Despite being the same length and height, the X-T30 is marginally deeper than the X-T20. This is due to the redesigned rear grip. You can see the exact measurements below:
- X-T20: 118.4 x 82.8 x 41.4 | 383g (with battery and memory card)
- X-T30: 118.4 x 82.8 x 46.8 mm | 383g (with battery and memory card)
The X-T30 has an articulating LCD screen that is 1.3mm thinner than that of the X-T20, giving the body a slimmer profile. Fujifilm states that the responsiveness of the touch panel is improved in comparison to previous models and we found that to be the case when using it at the press event. We’re happy about this upgrade because we have always found the touch screen of Fujifilm cameras somewhat sluggish.

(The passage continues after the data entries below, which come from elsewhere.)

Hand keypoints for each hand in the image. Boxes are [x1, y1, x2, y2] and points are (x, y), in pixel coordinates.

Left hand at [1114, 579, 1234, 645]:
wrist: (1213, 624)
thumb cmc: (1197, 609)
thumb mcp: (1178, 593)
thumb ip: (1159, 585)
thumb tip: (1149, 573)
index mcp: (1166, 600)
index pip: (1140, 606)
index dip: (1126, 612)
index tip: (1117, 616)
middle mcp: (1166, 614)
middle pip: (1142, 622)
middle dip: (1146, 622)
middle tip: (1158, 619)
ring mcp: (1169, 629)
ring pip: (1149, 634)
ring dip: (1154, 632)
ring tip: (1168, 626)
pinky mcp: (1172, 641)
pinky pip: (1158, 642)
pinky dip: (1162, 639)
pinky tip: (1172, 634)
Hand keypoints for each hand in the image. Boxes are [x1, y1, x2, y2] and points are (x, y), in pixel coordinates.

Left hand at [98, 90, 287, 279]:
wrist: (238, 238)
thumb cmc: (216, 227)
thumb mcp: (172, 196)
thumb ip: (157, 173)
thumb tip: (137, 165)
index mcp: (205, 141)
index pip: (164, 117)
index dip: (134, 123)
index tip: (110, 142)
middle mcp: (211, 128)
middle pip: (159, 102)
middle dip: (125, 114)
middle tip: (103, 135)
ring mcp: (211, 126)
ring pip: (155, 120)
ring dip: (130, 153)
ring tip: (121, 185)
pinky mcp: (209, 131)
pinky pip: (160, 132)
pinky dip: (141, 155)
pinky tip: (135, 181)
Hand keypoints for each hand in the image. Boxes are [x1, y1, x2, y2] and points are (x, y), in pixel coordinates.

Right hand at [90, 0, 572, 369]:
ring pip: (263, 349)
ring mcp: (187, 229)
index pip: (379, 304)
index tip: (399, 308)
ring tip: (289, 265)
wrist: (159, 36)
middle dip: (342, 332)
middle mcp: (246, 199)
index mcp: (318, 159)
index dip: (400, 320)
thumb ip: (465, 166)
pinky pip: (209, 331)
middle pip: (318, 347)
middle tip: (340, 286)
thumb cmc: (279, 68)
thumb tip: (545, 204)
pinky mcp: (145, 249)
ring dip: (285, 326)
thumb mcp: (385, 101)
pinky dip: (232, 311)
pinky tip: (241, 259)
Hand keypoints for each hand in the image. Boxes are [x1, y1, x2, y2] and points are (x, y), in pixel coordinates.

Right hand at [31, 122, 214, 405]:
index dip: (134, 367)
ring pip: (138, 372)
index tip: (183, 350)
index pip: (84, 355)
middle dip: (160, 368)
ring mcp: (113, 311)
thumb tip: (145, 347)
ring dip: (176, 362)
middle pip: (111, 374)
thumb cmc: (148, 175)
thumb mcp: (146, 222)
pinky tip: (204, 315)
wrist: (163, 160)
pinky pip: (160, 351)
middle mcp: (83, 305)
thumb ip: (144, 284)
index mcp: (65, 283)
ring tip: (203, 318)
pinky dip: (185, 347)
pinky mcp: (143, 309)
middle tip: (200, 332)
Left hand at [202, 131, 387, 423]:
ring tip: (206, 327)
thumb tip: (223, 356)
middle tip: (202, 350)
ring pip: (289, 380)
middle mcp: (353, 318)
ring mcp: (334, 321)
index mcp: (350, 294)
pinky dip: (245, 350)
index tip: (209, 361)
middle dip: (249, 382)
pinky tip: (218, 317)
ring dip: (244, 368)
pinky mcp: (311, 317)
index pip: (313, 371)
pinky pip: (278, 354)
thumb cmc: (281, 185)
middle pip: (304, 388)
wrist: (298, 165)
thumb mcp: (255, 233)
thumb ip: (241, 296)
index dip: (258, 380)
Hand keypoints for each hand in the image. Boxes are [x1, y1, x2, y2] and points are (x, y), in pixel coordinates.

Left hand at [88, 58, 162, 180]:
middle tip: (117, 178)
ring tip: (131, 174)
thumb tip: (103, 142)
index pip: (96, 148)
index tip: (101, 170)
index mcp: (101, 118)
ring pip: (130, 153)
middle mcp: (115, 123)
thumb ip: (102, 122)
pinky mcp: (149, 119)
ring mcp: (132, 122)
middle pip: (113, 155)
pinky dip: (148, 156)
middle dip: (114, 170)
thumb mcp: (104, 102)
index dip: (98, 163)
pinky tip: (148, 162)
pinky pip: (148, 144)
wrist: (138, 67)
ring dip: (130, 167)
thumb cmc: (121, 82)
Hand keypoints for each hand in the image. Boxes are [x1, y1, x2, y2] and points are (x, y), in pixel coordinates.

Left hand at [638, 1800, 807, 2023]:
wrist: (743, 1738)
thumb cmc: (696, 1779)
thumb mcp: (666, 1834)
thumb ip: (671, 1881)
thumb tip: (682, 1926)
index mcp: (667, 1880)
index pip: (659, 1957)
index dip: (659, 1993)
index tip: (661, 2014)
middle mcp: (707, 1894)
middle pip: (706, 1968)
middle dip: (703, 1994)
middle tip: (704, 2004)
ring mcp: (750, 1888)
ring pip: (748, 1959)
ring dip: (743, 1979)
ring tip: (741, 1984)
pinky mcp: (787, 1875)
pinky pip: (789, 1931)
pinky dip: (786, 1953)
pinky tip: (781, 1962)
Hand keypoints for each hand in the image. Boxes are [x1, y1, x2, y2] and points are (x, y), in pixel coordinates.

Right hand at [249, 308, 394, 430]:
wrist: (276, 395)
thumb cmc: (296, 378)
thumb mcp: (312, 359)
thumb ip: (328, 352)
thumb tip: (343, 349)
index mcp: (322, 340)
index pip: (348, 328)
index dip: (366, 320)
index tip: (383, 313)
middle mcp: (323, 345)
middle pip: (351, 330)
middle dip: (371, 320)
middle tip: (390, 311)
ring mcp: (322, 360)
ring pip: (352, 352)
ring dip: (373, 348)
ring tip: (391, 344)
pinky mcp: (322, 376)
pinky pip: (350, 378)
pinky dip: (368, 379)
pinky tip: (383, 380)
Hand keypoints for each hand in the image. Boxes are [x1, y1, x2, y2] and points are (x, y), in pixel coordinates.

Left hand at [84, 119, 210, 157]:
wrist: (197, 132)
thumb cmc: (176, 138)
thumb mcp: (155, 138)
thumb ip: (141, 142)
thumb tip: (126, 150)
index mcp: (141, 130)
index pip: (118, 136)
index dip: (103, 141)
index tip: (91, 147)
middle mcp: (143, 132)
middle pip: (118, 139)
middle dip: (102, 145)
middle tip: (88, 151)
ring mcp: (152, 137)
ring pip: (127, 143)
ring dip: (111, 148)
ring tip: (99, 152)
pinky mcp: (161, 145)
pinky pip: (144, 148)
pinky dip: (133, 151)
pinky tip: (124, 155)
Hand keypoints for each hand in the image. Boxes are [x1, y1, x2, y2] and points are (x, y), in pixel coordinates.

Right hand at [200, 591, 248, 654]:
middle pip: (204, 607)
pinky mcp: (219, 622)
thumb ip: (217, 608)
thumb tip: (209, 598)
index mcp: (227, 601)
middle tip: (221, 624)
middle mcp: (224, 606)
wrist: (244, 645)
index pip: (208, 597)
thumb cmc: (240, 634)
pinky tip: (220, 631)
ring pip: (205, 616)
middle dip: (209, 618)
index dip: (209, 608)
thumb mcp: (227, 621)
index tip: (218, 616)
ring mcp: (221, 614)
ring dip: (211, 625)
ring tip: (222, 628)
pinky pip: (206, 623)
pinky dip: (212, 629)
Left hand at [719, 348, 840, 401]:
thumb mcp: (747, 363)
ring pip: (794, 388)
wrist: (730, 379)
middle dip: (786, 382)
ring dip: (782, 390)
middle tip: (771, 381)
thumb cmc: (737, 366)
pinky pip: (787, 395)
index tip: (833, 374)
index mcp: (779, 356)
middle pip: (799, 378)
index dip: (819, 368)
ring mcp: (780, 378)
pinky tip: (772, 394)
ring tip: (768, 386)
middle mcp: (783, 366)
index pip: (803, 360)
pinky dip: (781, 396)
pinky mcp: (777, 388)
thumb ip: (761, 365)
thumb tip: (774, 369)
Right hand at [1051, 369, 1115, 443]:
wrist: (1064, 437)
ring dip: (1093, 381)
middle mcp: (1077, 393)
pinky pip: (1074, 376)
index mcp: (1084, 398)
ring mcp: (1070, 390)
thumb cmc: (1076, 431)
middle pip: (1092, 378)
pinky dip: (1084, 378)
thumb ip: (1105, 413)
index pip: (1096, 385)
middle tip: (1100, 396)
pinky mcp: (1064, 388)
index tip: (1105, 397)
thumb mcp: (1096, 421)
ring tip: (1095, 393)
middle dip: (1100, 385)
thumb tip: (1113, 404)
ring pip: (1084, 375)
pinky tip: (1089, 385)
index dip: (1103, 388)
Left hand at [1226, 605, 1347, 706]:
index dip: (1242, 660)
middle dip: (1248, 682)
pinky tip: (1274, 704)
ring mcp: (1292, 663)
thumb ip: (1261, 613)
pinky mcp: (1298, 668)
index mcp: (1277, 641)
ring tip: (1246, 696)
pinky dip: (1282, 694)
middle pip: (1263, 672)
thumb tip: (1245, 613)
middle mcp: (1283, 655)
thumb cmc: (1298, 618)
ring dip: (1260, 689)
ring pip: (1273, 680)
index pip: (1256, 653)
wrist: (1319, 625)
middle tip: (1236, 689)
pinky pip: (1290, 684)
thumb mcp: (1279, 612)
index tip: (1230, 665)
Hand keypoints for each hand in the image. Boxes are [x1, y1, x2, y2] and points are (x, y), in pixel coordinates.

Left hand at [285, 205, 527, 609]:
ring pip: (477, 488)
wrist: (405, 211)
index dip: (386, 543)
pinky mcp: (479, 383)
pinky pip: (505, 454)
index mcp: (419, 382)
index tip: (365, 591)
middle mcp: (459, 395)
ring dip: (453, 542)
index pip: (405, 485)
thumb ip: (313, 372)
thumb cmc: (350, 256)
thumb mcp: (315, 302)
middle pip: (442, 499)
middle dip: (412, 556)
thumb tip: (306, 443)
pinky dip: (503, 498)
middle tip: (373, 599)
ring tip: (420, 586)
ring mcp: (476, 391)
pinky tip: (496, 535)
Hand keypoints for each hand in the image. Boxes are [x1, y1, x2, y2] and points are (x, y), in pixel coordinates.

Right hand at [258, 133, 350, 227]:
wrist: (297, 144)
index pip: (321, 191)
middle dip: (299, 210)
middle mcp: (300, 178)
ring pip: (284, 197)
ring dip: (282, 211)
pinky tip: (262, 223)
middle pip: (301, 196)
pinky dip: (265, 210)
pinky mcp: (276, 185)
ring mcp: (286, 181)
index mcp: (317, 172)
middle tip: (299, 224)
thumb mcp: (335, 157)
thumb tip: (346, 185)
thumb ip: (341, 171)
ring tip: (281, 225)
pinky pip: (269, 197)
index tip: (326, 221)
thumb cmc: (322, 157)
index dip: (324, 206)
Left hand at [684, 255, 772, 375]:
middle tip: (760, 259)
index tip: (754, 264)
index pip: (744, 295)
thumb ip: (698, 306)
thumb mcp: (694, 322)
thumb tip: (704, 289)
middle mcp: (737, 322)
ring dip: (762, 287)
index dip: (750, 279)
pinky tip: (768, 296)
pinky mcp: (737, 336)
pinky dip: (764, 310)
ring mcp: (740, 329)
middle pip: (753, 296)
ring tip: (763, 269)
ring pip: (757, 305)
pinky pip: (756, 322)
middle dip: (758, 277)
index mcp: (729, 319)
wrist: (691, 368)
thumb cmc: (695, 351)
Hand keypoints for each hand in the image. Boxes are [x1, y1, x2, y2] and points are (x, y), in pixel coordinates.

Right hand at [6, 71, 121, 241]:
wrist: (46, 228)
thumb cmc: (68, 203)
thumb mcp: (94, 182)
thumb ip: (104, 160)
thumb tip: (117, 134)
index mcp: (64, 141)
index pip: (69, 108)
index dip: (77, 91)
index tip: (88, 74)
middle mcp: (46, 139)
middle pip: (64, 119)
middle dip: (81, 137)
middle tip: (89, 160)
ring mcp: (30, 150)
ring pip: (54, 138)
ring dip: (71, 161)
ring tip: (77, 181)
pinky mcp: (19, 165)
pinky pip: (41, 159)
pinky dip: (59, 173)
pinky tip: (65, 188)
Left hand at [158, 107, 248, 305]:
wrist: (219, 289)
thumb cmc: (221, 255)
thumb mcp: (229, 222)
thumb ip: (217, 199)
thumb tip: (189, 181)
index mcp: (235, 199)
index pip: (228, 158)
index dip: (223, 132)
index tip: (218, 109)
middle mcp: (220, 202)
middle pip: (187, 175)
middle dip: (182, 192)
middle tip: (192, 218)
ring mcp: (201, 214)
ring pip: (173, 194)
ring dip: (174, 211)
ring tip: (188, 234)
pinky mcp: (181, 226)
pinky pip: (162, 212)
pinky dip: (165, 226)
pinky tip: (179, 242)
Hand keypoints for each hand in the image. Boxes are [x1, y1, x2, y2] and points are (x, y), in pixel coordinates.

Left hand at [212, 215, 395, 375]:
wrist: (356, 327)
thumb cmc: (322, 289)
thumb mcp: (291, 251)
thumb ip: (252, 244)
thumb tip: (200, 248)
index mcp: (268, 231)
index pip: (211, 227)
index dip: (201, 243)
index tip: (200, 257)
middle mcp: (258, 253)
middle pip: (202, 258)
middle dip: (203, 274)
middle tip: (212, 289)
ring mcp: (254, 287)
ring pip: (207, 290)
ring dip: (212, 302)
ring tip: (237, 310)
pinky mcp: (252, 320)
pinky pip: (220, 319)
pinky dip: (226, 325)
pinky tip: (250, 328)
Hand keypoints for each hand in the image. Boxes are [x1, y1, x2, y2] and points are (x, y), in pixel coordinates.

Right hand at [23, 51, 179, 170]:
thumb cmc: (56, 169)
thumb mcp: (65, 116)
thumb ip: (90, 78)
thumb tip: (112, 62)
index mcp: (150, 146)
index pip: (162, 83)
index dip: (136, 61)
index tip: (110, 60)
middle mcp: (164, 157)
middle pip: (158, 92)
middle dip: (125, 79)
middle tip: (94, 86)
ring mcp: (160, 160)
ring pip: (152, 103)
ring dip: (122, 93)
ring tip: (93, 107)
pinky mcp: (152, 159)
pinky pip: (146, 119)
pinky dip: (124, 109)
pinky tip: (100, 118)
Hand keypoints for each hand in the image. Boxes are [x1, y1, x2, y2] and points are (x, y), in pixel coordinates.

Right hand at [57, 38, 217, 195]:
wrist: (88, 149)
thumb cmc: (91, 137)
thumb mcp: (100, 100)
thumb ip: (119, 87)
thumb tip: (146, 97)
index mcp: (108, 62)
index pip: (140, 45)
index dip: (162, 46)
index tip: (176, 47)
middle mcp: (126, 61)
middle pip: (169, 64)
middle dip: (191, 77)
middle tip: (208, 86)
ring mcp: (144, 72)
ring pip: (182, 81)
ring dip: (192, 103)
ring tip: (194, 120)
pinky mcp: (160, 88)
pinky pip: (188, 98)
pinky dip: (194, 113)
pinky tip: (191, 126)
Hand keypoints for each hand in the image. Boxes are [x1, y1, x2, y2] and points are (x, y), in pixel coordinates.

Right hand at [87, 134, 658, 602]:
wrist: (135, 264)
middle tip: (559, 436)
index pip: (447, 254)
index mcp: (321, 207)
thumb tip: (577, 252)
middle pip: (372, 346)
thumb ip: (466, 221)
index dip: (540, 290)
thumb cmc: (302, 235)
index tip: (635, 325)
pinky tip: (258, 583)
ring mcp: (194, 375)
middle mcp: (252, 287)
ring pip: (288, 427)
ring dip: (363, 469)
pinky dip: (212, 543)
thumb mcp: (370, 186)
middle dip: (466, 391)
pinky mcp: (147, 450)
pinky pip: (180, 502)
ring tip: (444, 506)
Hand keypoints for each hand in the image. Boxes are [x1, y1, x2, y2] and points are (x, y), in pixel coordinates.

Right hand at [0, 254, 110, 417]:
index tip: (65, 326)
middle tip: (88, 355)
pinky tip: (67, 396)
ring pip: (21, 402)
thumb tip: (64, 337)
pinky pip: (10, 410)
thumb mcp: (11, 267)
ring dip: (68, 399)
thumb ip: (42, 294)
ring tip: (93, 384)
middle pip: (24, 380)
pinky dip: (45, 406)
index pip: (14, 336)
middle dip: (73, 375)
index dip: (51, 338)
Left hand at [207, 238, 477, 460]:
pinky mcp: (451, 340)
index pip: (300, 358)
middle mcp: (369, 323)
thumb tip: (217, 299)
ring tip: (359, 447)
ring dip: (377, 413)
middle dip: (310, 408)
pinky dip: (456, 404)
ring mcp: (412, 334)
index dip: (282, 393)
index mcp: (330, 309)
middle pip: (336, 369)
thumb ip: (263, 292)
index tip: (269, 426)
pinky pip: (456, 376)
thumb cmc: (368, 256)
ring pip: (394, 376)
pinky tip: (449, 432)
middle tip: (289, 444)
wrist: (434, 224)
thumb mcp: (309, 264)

You’ll also notice that the traditional D-Pad has been replaced by an AF joystick on the new model and some of the buttons have been shuffled around. Most noticeably, the Q button is now located directly on the thumb grip rather than on the rear. This means that the joystick is your only control, not only to move the focus point but also to navigate the menu. We didn’t find it to be as responsive as the one on the X-T3 or X-H1, but hopefully final production samples will be fine.
The two cameras have the same EVF but Fujifilm states that the X-T30’s version will be brighter and will allow for refresh rates of up to 100fps in Boost mode.
The new model will be available in three colour variations – black, silver and a charcoal version that will be released in May – whereas the X-T20 only comes in black and silver.
The retail price of the X-T30 is $800, £850 or €800 for the body only.
The X-T20 is now discontinued and you can find it second-had for about $500 o £350 (body only).
Prices as of September 2021.
X-T30 comparison previews:
Having reviewed mirrorless cameras for over six years now, we’ve developed a fairly good understanding of which products are universally popular and which attract a niche audience.
Instinct tells us that the X-T30 will fall into the former category, just like the X-T10 and X-T20 that came before it. Why? Because it embodies so much of what is good about the flagship X-T3 in a body that isn’t just portable but also very affordable. And after the announcement of so many full-frame mirrorless cameras whose price is beyond the budget of many enthusiasts, I can see it attracting a lot of positive attention.
But where does this leave the X-T20? Well, with the release of its successor, we should see its street price slide even further, which may in turn make it even more popular than it already is. Indeed, I feel it would be wise for Fujifilm to keep it on the market at a reduced price, just as Sony has done with its a6000 series cameras, in order to grab a share of the entry-level market.